If a local cause is more likely then we should consider an extremely local cause. Charles V. Metz, who at the time was a 1st Lt. with the 512th Fighter Interceptor Squadron at Bentwaters and one of the two airmen diverted to search for the slow cluster of targets NE of Bentwaters at about 2130 that night, recalled that over a period of several weeks in 1956 "balls of light" were seen on a number of occasions "floating slowly by the Tower" from the N end of the runway then climbing to about 500 feet and disappearing. The weather was cool, damp, slightly foggy under clear night skies. After much puzzlement it was eventually determined that the cause was car headlight beams from a slightly elevated road north of the base being scattered off a layer of low-lying mist. Metz was told that the lights were a well-known local phenomenon.

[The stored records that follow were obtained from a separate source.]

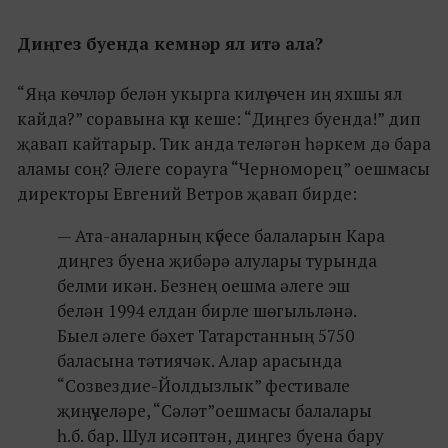
Диңгез буенда кемнәр ял итә ала?
“Яңа көчләр белән укырга килү өчен иң яхшы ял
кайда?” соравына күп кеше: “Диңгез буенда!” дип
җавап кайтарыр. Тик анда теләгән һәркем дә бара
аламы соң? Әлеге сорауга “Черноморец” оешмасы
директоры Евгений Ветров җавап бирде:
— Ата-аналарның күбесе балаларын Кара
диңгез буена җибәрә алулары турында
белми икән. Безнең оешма әлеге эш
белән 1994 елдан бирле шөгыльләнә.
Быел әлеге бәхет Татарстанның 5750
баласына тәтиячәк. Алар арасында
“Созвездие-Йолдызлык” фестивале
җиңүчеләре, “Сәләт”оешмасы балалары
һ.б. бар. Шул исәптән, диңгез буена бару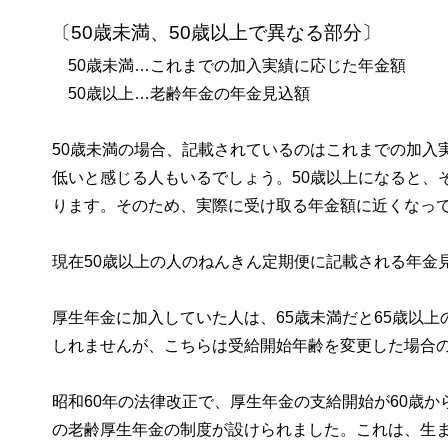
〔50歳未満、50歳以上で異なる部分〕
50歳未満…これまでの加入実績に応じた年金額
50歳以上…老齢年金の年金見込額
50歳未満の場合、記載されているのはこれまでの加入
低いと感じる人もいるでしょう。50歳以上になると、
ります。そのため、実際に受け取る年金額に近くなっ
現在50歳以上の人のねんきん定期便に記載される年金
厚生年金に加入していた人は、65歳未満だと65歳以
しれませんが、こちらは受給開始年齢を変更した場合
昭和60年の法律改正で、厚生年金の支給開始が60歳
の老齢厚生年金の制度が設けられました。これは、生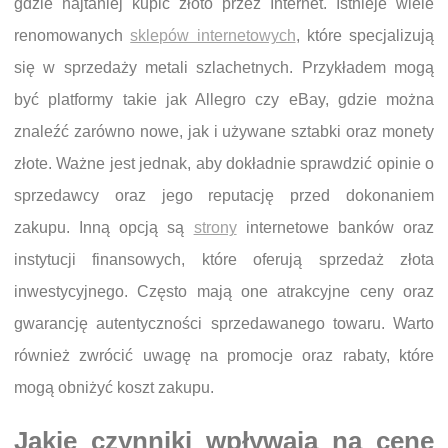
gdzie najtaniej kupić złoto przez Internet. Istnieje wiele
renomowanych
sklepów internetowych
, które specjalizują
się w sprzedaży metali szlachetnych. Przykładem mogą
być platformy takie jak Allegro czy eBay, gdzie można
znaleźć zarówno nowe, jak i używane sztabki oraz monety
złote. Ważne jest jednak, aby dokładnie sprawdzić opinie o
sprzedawcy oraz jego reputację przed dokonaniem
zakupu. Inną opcją są
strony
internetowe banków oraz
instytucji finansowych, które oferują sprzedaż złota
inwestycyjnego. Często mają one atrakcyjne ceny oraz
gwarancję autentyczności sprzedawanego towaru. Warto
również zwrócić uwagę na promocje oraz rabaty, które
mogą obniżyć koszt zakupu.
Jakie czynniki wpływają na cenę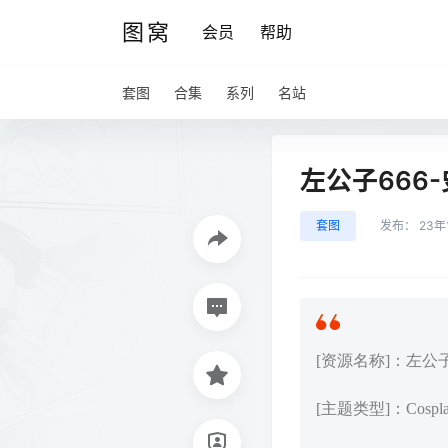
图窝
会员
帮助
套图
合集
系列
名站
左公子666-
套图
发布：
23年
[资源名称]：左公子6
[主题类型]：Cos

Could this or some similar effect - perhaps exaggerated in the retelling - have been responsible for the report that was passed to Lakenheath? It is possible; there is evidence in meteorological reports for the presence of coastal haze during the evening of the 13th, observed indeed by Metz and Rowe from the air, and appropriate conditions may well have existed at Bentwaters. The incident, it has to be said, rests on not much more than a hundred words of description in BOI-485, supported by a similar independent account by the Lakenheath RATCC Watch Supervisor. Both are quoting an unnamed military source or sources reporting by telephone. Written report IR-1-56 from Bentwaters, compiled much later, contains no comparable incident and no incident of any kind at the time originally reported, a fact which is highly interesting for various reasons but which is also unhelpful.

On the other hand, taking the contemporary official report of ground/air-visual sightings at face value and considering also the radar report, it remains true that the most natural and least contorted interpretation of the whole set of events would be in terms of a hypersonic luminous body overflying the field on a flat trajectory at an altitude of a few thousand feet. In a quantitative radar-visual model of Track C based on this hypothesis all the numbers dictated by various known factors are persuasively consistent. But this is only a circumstantial case. The source information is too scant to support a conclusion.